PARIS (Reuters) - L'ancien trader de la Société générale Jérôme Kerviel, confronté mercredi à un de ses supérieurs hiérarchiques, entend changer de stratégie et mettre en cause d'autres personnes et la banque, ont dit ses avocats.
Signe de sa détermination, le trader que la banque rend responsable de la perte historique de 4,9 milliards d'euros est arrivé au pôle financier de Paris entouré de quatre avocats.
Alors que l'enquête se dirigeait vers son terme, il veut désormais demander de nouvelles investigations et l'extension des poursuites à certains de ses ex-responsables, a expliqué sa nouvelle conseillère en communication Patricia Chapelotte.

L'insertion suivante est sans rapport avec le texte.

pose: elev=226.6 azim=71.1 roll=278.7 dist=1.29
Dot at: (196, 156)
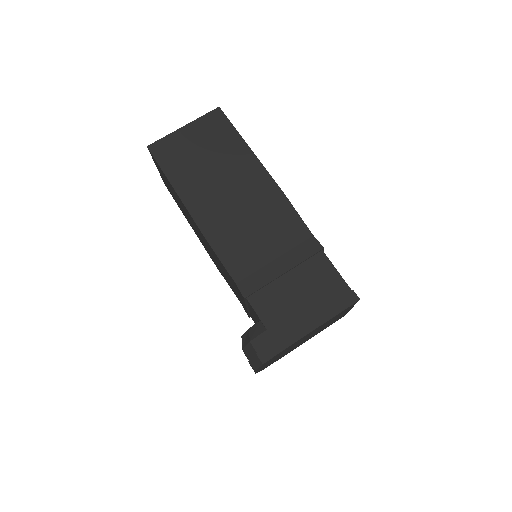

"Jérôme Kerviel a souhaité changer de stratégie de défense. Il ne souhaite pas être le bouc émissaire d'une affaire qui le dépasse totalement (...) et montrer qu'il n'était pas forcément le seul responsable de cette affaire", a-t-elle dit.
Jérôme Kerviel a été confronté toute l'après-midi à Christophe Mianné, patron du pôle "actions et dérivés" de la banque à l'époque des faits, un de ses supérieurs hiérarchiques.
A l'issue de l'audition, Me Bernard Benaiem a déclaré à la presse que Jérôme Kerviel avait relevé la décision rendue le 4 juillet par la Commission bancaire, qui a infligé une amende de 4 millions d'euros à la Société générale pour défaut de contrôle.
"Elle permet de mettre en avant un certain nombre de mécanismes que Kerviel avait déjà dénoncé et qui aujourd'hui sont gravés dans le marbre", a-t-il dit.
"La première question est de savoir ce qui s'est véritablement passé, qui était informé, à quel niveau on était informé", a-t-il ajouté.
Aux quatre avocats présents - Francis Tissot, Bernard Benaiem, Caroline Wassermann, Guillaume Selnet - s'ajoutent Eric Dupond-Moretti et Eric Hemmerdinger, absents ce mercredi.
"SITUATION PARADOXALE"
Christophe Mianné est arrivé également entouré de quatre avocats qui se sont étonnés de la stratégie de Kerviel.
"On est surpris, quand quelqu'un affirme qu'il est innocent, de penser qu'il puisse avoir envie que la procédure dure. En général, quand on est dans cette situation, surtout quand on est jeune, on a plutôt envie que la procédure soit brève, pour pouvoir retravailler", a dit Me Jean Veil, l'un d'entre eux.
"C'est une situation relativement paradoxale (...) Je pense que ses avocats se trompent", a-t-il ajouté.
Libéré le 18 mars dernier de prison après 38 jours de détention, Jérôme Kerviel est le seul mis en examen de cette affaire pour "faux, abus de confiance" et intrusion informatique.
Il a reconnu lors de l'instruction avoir pris des engagements de 50 milliards d'euros, donc bien au-dessus des 125 millions d'euros théoriquement autorisés, tout en les dissimulant par des faux, mais a assuré que cette pratique était courante et que sa hiérarchie fermait les yeux.
Des investigations à la banque et des témoignages, notamment d'employés du "gendarme" financier du marché de produits dérivés Eurex, ont montré que les procédures de contrôles avaient été défaillantes.
La Société générale a ignoré ou omis de tenir compte d'avertissements répétés - un rapport interne à la banque a parlé de 74 alertes - sur les engagements de son trader.
Selon Me Benaiem, la nouvelle équipe d'avocats souhaite insister sur le fait que c'est la banque qui a provoqué la perte de 4,9 milliards d'euros en liquidant entre le 21 et 23 janvier, en plein "krach" boursier mondial, les engagements du trader.
L'enquête a montré que les agissements de Jérôme Kerviel duraient depuis plusieurs années et avaient rapporté à la banque 1,4 milliard d'euros le 31 décembre 2007.
Une expertise psychiatrique a conclu que Jérôme Kerviel était sain d'esprit et avait agi par pur intérêt professionnel. Le parquet a demandé dernièrement la mise en examen de son assistant, qui aurait participé à ses manoeuvres, mais il n'envisage pas d'autre mise en cause pénale.